Но Константин считал, что жаловаться для него самое постыдное, что только может быть в мире. Он должен быть доволен хотя бы тем, что может жить как ни в чём ни бывало и иметь возможность попасть в Рай. Только вот кому он нужен? Не будь вовлечённым в эту серую галиматью, что называлось праведной жизнью, Джон бы давно отказался от такого. Правда, хотелось справедливости — за всё, что он сделал, он хотел видеть себя после смерти в Раю; но справедливости не было даже там. Смешно, парадоксально, но так. Константин не мог сказать, что был доволен своей настоящей жизнью так же, как и не мог утвердить, что живёт несчастливо. Всё это было странно и действительно имело серый цвет — это значит, что всё ни плохо, ни хорошо, а как-то так, средне. Может быть, так и нужно было — Джон не знал, а в своих рассуждениях за целый год так ни к чему не пришёл и запутался.

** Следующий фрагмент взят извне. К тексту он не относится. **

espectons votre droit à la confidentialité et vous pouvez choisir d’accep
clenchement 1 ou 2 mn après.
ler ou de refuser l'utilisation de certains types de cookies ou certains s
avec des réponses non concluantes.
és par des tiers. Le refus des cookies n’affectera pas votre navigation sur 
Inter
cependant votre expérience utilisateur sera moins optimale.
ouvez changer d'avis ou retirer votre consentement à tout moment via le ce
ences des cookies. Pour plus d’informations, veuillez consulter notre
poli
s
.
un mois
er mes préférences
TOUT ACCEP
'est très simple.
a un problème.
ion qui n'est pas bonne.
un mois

Да, прошло ровно полтора года с того события… Почему-то вспоминалось лицо не милой Анджелы, которой в тот день тоже пришлось несладко, а именно его водителя, Чеса Креймера… Когда Джон вспоминал его, то на душе становилось горько; нет, с ним всё в порядке. Точнее, в относительно порядке: он жив и, слава богу, не инвалид, но лечился долго и пережил много операций. Константин оплатил ему всё дорогостоящее лечение, но ни разу не навестил, а потом и вообще сбежал. Сбежал в другую часть города, совсем противоположную его прошлому месту жительства, и прочно обосновался там, решив раз и навсегда не касаться прошлого, не касаться того района; он чувствовал, что его, как кипяток, обожжёт стыд при встрече с кем-нибудь из доселе знакомых. Из знакомых прошлой жизни. Однако почему-то Чес упорно не хотел выходить из головы; но Джон знал: нельзя посылать и весточки туда, в тот район… нельзя. Нельзя потому что нельзя.

Но Константин не мог перестать думать о нём, об этом мальчишке и думал о нём каждый божий день. Ему казалось, что эти нудящие в его голове воспоминания неспроста: значит, он сам что-то должен ему. Значит, есть между ними нечто необговоренное, что тянется аж из его прошлой жизни толстой неперерубаемой нитью. И Джон вот уже как год думал, что именно, но так и не находил. Не находил так же, как и своё грязное пятнышко на чистой, как простынь, душе…

Но вместе с тем он понимал, что даже если что-то и отыщет, уже поздно, как ни крути. Константин туда уже не возвратится, будет испытывать противоречивые чувства от встречи с прошлым. Лицом к лицу. И это было тяжко. Поэтому уж лучше эта неопределённость, чем беспричинный стыд перед теми людьми. А особенно (почему-то) перед парнишкой. Джон не сможет…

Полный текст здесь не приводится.